Pelo ato administrativo, Eduardo deverá entregar a carteira funcional e a arma institucional ao chefe imediato no prazo de cinco dias úteis, salvo eventual decisão em sentido contrário da autoridade responsável pelo caso. O ex-parlamentar está nos Estados Unidos desde março do ano passado e afirma que não pretende retornar ao Brasil, alegando ser alvo de perseguição política.

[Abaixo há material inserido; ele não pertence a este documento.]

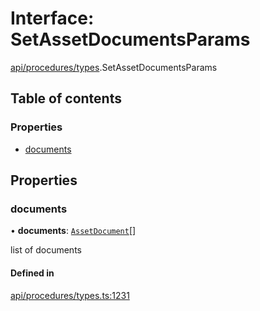 # Interface: SetAssetDocumentsParams

[api/procedures/types](../wiki/api.procedures.types).SetAssetDocumentsParams

## Table of contents

### Properties

- [documents](../wiki/api.procedures.types.SetAssetDocumentsParams#documents)

## Properties

### documents

• **documents**: [`AssetDocument`](../wiki/api.entities.Asset.types.AssetDocument)[]

list of documents

#### Defined in

[api/procedures/types.ts:1231](https://github.com/PolymeshAssociation/polymesh-sdk/blob/fe2e6dd1/src/api/procedures/types.ts#L1231)
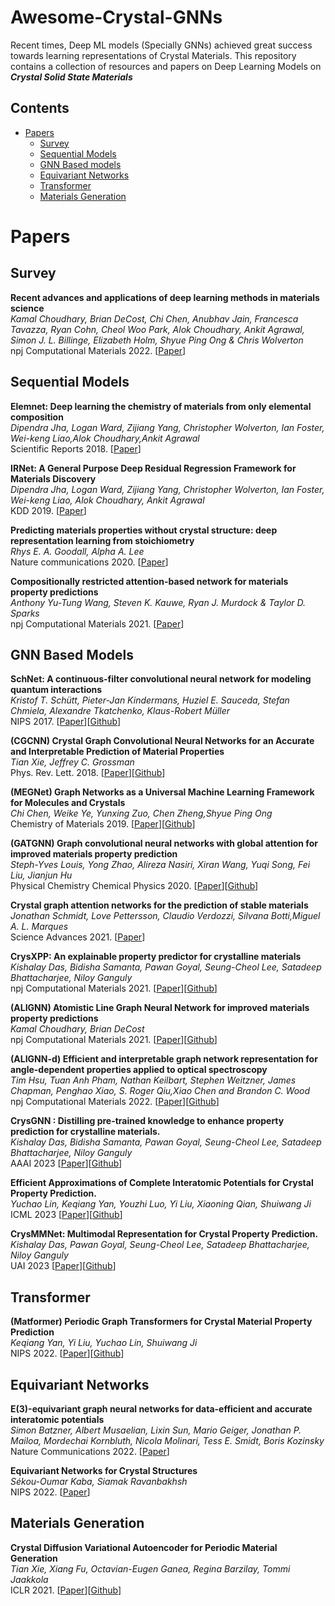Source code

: 
# Awesome-Crystal-GNNs
Recent times, Deep ML models (Specially GNNs) achieved great success towards learning representations of Crystal Materials. This repository contains a collection of resources and papers on Deep Learning Models on ***Crystal Solid State Materials***

## Contents
- [Papers](#papers)
  - [Survey](#survey)
  - [Sequential Models](#sequential-models)
  - [GNN Based models](#gnn-based-models)
  - [Equivariant Networks](#equivariant-networks)
  - [Transformer](#transformer)
  - [Materials Generation](#materials-generation)


# Papers

## Survey

**Recent advances and applications of deep learning methods in materials science** \
*Kamal Choudhary, Brian DeCost, Chi Chen, Anubhav Jain, Francesca Tavazza, Ryan Cohn, Cheol Woo Park, Alok Choudhary, Ankit Agrawal, Simon J. L. Billinge, Elizabeth Holm, Shyue Ping Ong & Chris Wolverton*\
npj Computational Materials  2022. [[Paper](https://www.nature.com/articles/s41524-022-00734-6)] 

## Sequential Models

**Elemnet: Deep learning the chemistry of materials from only elemental composition** \
*Dipendra Jha, Logan Ward, Zijiang Yang, Christopher Wolverton, Ian Foster, Wei-keng Liao,Alok Choudhary,Ankit Agrawal* \
Scientific Reports  2018. [[Paper](https://www.nature.com/articles/s41598-018-35934-y)]

**IRNet: A General Purpose Deep Residual Regression Framework for Materials Discovery** \
*Dipendra Jha, Logan Ward, Zijiang Yang, Christopher Wolverton, Ian Foster, Wei-keng Liao, Alok Choudhary, Ankit Agrawal* \
KDD 2019. [[Paper](https://arxiv.org/pdf/1907.03222.pdf)] 

**Predicting materials properties without crystal structure: deep representation learning from stoichiometry** \
*Rhys E. A. Goodall, Alpha A. Lee* \
Nature communications  2020. [[Paper](https://www.nature.com/articles/s41467-020-19964-7)] 

**Compositionally restricted attention-based network for materials property predictions** \
*Anthony Yu-Tung Wang, Steven K. Kauwe, Ryan J. Murdock & Taylor D. Sparks* \
npj Computational Materials  2021. [[Paper](https://www.nature.com/articles/s41524-021-00545-1)] 

## GNN Based Models

**SchNet: A continuous-filter convolutional neural network for modeling quantum interactions** \
*Kristof T. Schütt, Pieter-Jan Kindermans, Huziel E. Sauceda, Stefan Chmiela, Alexandre Tkatchenko, Klaus-Robert Müller* \
NIPS 2017. [[Paper](https://arxiv.org/pdf/1706.08566.pdf)][[Github](https://github.com/atomistic-machine-learning/SchNet)] 

**(CGCNN) Crystal Graph Convolutional Neural Networks for an Accurate and Interpretable Prediction of Material Properties** \
*Tian Xie, Jeffrey C. Grossman* \
Phys. Rev. Lett.  2018. [[Paper](https://www.nature.com/articles/s41524-022-00734-6)][[Github](https://github.com/txie-93/cgcnn)] 

**(MEGNet) Graph Networks as a Universal Machine Learning Framework for Molecules and Crystals** \
*Chi Chen, Weike Ye, Yunxing Zuo, Chen Zheng,Shyue Ping Ong* \
Chemistry of Materials 2019. [[Paper](https://pubs.acs.org/doi/pdf/10.1021/acs.chemmater.9b01294)][[Github](https://github.com/materialsvirtuallab/megnet)] 

**(GATGNN) Graph convolutional neural networks with global attention for improved materials property prediction** \
*Steph-Yves Louis, Yong Zhao, Alireza Nasiri, Xiran Wang, Yuqi Song, Fei Liu, Jianjun Hu* \
Physical Chemistry Chemical Physics  2020. [[Paper](https://pubs.rsc.org/en/content/articlepdf/2020/cp/d0cp01474e)][[Github](https://github.com/superlouis/GATGNN)] 

**Crystal graph attention networks for the prediction of stable materials** \
*Jonathan Schmidt, Love Pettersson, Claudio Verdozzi, Silvana Botti,Miguel A. L. Marques* \
Science Advances 2021. [[Paper](https://www.science.org/doi/epdf/10.1126/sciadv.abi7948)]

**CrysXPP: An explainable property predictor for crystalline materials** \
*Kishalay Das, Bidisha Samanta, Pawan Goyal, Seung-Cheol Lee, Satadeep Bhattacharjee, Niloy Ganguly* \
npj Computational Materials  2021. [[Paper](https://www.nature.com/articles/s41524-022-00716-8)][[Github](https://github.com/kdmsit/crysxpp)] 

**(ALIGNN) Atomistic Line Graph Neural Network for improved materials property predictions** \
*Kamal Choudhary, Brian DeCost* \
npj Computational Materials  2021. [[Paper](https://www.nature.com/articles/s41524-021-00650-1)][[Github](https://github.com/usnistgov/alignn)] 

**(ALIGNN-d) Efficient and interpretable graph network representation for angle-dependent properties applied to optical spectroscopy** \
*Tim Hsu, Tuan Anh Pham, Nathan Keilbart, Stephen Weitzner, James Chapman, Penghao Xiao, S. Roger Qiu,Xiao Chen and Brandon C. Wood* \
npj Computational Materials  2022. [[Paper](https://www.nature.com/articles/s41524-022-00841-4)][[Github](https://github.com/LLNL/graphite)] 

**CrysGNN : Distilling pre-trained knowledge to enhance property prediction for crystalline materials.** \
*Kishalay Das, Bidisha Samanta, Pawan Goyal, Seung-Cheol Lee, Satadeep Bhattacharjee, Niloy Ganguly* \
AAAI 2023 [[Paper](https://arxiv.org/abs/2301.05852)][[Github](https://github.com/kdmsit/crysgnn)] 

**Efficient Approximations of Complete Interatomic Potentials for Crystal Property Prediction.** \
*Yuchao Lin, Keqiang Yan, Youzhi Luo, Yi Liu, Xiaoning Qian, Shuiwang Ji* \
ICML 2023 [[Paper](https://arxiv.org/pdf/2306.10045.pdf)][[Github](https://github.com/divelab/AIRS/tree/main/OpenMat/PotNet)] 

**CrysMMNet: Multimodal Representation for Crystal Property Prediction.** \
*Kishalay Das, Pawan Goyal, Seung-Cheol Lee, Satadeep Bhattacharjee, Niloy Ganguly* \
UAI 2023 [[Paper](https://openreview.net/pdf?id=06jLJiUAKX)][[Github](https://github.com/kdmsit/crysmmnet)] 

## Transformer

**(Matformer) Periodic Graph Transformers for Crystal Material Property Prediction** \
*Keqiang Yan, Yi Liu, Yuchao Lin, Shuiwang Ji* \
NIPS 2022. [[Paper](https://arxiv.org/pdf/2209.11807.pdf)][[Github](https://github.com/YKQ98/Matformer)] 

## Equivariant Networks

**E(3)-equivariant graph neural networks for data-efficient and accurate interatomic potentials** \
*Simon Batzner, Albert Musaelian, Lixin Sun, Mario Geiger, Jonathan P. Mailoa, Mordechai Kornbluth, Nicola Molinari, Tess E. Smidt, Boris Kozinsky* \
Nature Communications 2022. [[Paper](https://www.nature.com/articles/s41467-022-29939-5)]

**Equivariant Networks for Crystal Structures** \
*Sékou-Oumar Kaba, Siamak Ravanbakhsh* \
NIPS 2022. [[Paper](https://openreview.net/pdf?id=0Dh8dz4snu)]

## Materials Generation

**Crystal Diffusion Variational Autoencoder for Periodic Material Generation** \
*Tian Xie, Xiang Fu, Octavian-Eugen Ganea, Regina Barzilay, Tommi Jaakkola* \
ICLR 2021. [[Paper](https://arxiv.org/pdf/2110.06197.pdf)][[Github](https://github.com/txie-93/cdvae)] 




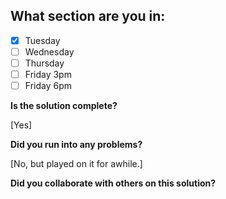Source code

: <!--
  CTP STUDENTS
  Use this pull request template to provide assignment submissions.
  If you plan on continuing to work on the code, you can open the
  pull request as a DRAFT. When done open the pull request.
-->

<!--
TITLE: Include your section in the pull request title
 -->

## What section are you in:

- [X] Tuesday
- [ ] Wednesday
- [ ] Thursday
- [ ] Friday 3pm
- [ ] Friday 6pm

**Is the solution complete?**

[Yes]

**Did you run into any problems?**

[No, but played on it for awhile.]

**Did you collaborate with others on this solution?**

<!-- NO -->
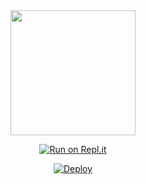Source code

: 
<div align="center">
  <img border-radius: 15px src="Ammukutty-407x400.png" width="200" height="200"/>
  
  


[![Run on Repl.it](https://repl.it/badge/github/quiec/whatsAlfa)](https://replit.com/@phaticusthiccy/WhatsAsena-QR)

[![Deploy](https://www.herokucdn.com/deploy/button.svg)](https://heroku.com/deploy?template=https://github.com/devil-ser/Ammukutty.git)
     </div>
<br>
<br >
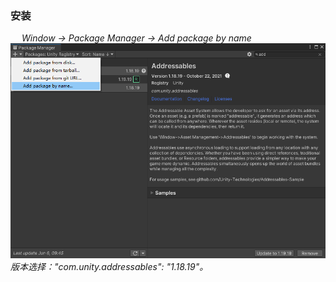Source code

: ### 安装  
&emsp;
*Window -> Package Manager -> Add package by name*  
![*package by name*](resources/install.png)  
*版本选择："com.unity.addressables": "1.18.19"。*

Paralelamente ao processo disciplinar, Eduardo também responde a ação penal no Supremo Tribunal Federal (STF). No último dia 19 de fevereiro, a Corte o tornou réu por suposta obstrução de Justiça e coação, após denúncia apresentada pela Procuradoria-Geral da República (PGR). Com a abertura da ação, ele deverá apresentar defesa e indicar testemunhas, cabendo aos ministros do Supremo decidir, ao final do julgamento, pela absolvição ou eventual condenação.